INSTRUCTIONS FOR THE TASK =
Skip the images. Copy the records exactly as written.

BEGIN INFORMATION PROVIDED

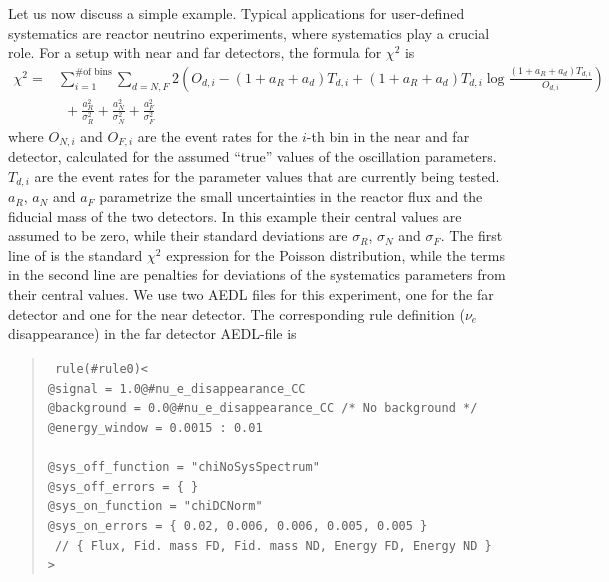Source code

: Let us now discuss a simple example.  Typical applications for user-defined systematics are reactor neutrino experiments, where systematics play a crucial role. For a setup with near and far detectors,
the formula for $\chi^2$ is
\begin{align}
  \chi^2 =& \sum_{i=1}^{\textrm{\# of bins}} \sum_{d = N,F}2
     \left( O_{d,i} - (1 + a_R + a_d) T_{d,i} +
       (1 + a_R + a_d) T_{d,i} \log \frac{(1 + a_R + a_d) T_{d,i}}{O_{d,i}}  \right) \nonumber\\
         & \ \ + \frac{a_R^2}{\sigma_R^2} + \frac{a_N^2}{\sigma_N^2} + \frac{a_F^2}{\sigma_F^2}
\label{equ:chi2reactor}
\end{align}
where $O_{N,i}$ and $O_{F,i}$ are the event rates for the $i$-th bin in the near and
far detector, calculated for the assumed ``true'' values of the oscillation parameters.
$T_{d,i}$ are the event rates for the parameter values that are currently being tested.
$a_R$, $a_N$ and $a_F$ parametrize the small uncertainties in the reactor flux and the fiducial
mass of the two detectors. In this example their central values are assumed to be zero,
while their standard deviations are $\sigma_R$, $\sigma_N$ and $\sigma_F$.
%
The first line of  is the standard $\chi^2$ expression for
the Poisson distribution, while the terms in the second line are penalties
for deviations of the systematics parameters from their central values. 
%
We use two AEDL files for this experiment, one for the far detector and one for the
near detector.
The corresponding rule definition ($\nu_e$ disappearance) in the far detector AEDL-file is
\begin{quote}
{\tt
rule(\#rule0)< \\
\hspace*{0.5cm}        @signal     = 1.0@\#nu\_e\_disappearance\_CC \\
\hspace*{0.5cm}        @background = 0.0@\#nu\_e\_disappearance\_CC   /* No background */ \\
\hspace*{0.5cm} @energy\_window = 0.0015 : 0.01 \\
\\
\hspace*{0.5cm}        @sys\_off\_function = "chiNoSysSpectrum" \\
\hspace*{0.5cm}        @sys\_off\_errors   = \{ \} \\
\hspace*{0.5cm}        @sys\_on\_function  = "chiDCNorm" \\
\hspace*{0.5cm}        @sys\_on\_errors    = \{ 0.02,    0.006,        0.006,       0.005,     0.005   \} \\
\hspace*{0.5cm}        \mbox{ // \{ Flux, Fid. mass FD, Fid. mass ND, Energy FD, Energy ND \} } \\
> 
}
\end{quote}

END INFORMATION PROVIDED

TASK SOLUTION =
Source code

: Let us now discuss a simple example.  Typical applications for user-defined systematics are reactor neutrino experiments, where systematics play a crucial role. For a setup with near and far detectors,
the formula for $\chi^2$ is
\begin{align}
  \chi^2 =& \sum_{i=1}^{\textrm{\# of bins}} \sum_{d = N,F}2
     \left( O_{d,i} - (1 + a_R + a_d) T_{d,i} +
       (1 + a_R + a_d) T_{d,i} \log \frac{(1 + a_R + a_d) T_{d,i}}{O_{d,i}}  \right) \nonumber\\
         & \ \ + \frac{a_R^2}{\sigma_R^2} + \frac{a_N^2}{\sigma_N^2} + \frac{a_F^2}{\sigma_F^2}
\label{equ:chi2reactor}
\end{align}
where $O_{N,i}$ and $O_{F,i}$ are the event rates for the $i$-th bin in the near and
far detector, calculated for the assumed ``true'' values of the oscillation parameters.
$T_{d,i}$ are the event rates for the parameter values that are currently being tested.
$a_R$, $a_N$ and $a_F$ parametrize the small uncertainties in the reactor flux and the fiducial
mass of the two detectors. In this example their central values are assumed to be zero,
while their standard deviations are $\sigma_R$, $\sigma_N$ and $\sigma_F$.
%
The first line of  is the standard $\chi^2$ expression for
the Poisson distribution, while the terms in the second line are penalties
for deviations of the systematics parameters from their central values. 
%
We use two AEDL files for this experiment, one for the far detector and one for the
near detector.
The corresponding rule definition ($\nu_e$ disappearance) in the far detector AEDL-file is
\begin{quote}
{\tt
rule(\#rule0)< \\
\hspace*{0.5cm}        @signal     = 1.0@\#nu\_e\_disappearance\_CC \\
\hspace*{0.5cm}        @background = 0.0@\#nu\_e\_disappearance\_CC   /* No background */ \\
\hspace*{0.5cm} @energy\_window = 0.0015 : 0.01 \\
\\
\hspace*{0.5cm}        @sys\_off\_function = "chiNoSysSpectrum" \\
\hspace*{0.5cm}        @sys\_off\_errors   = \{ \} \\
\hspace*{0.5cm}        @sys\_on\_function  = "chiDCNorm" \\
\hspace*{0.5cm}        @sys\_on\_errors    = \{ 0.02,    0.006,        0.006,       0.005,     0.005   \} \\
\hspace*{0.5cm}        \mbox{ // \{ Flux, Fid. mass FD, Fid. mass ND, Energy FD, Energy ND \} } \\
> 
}
\end{quote}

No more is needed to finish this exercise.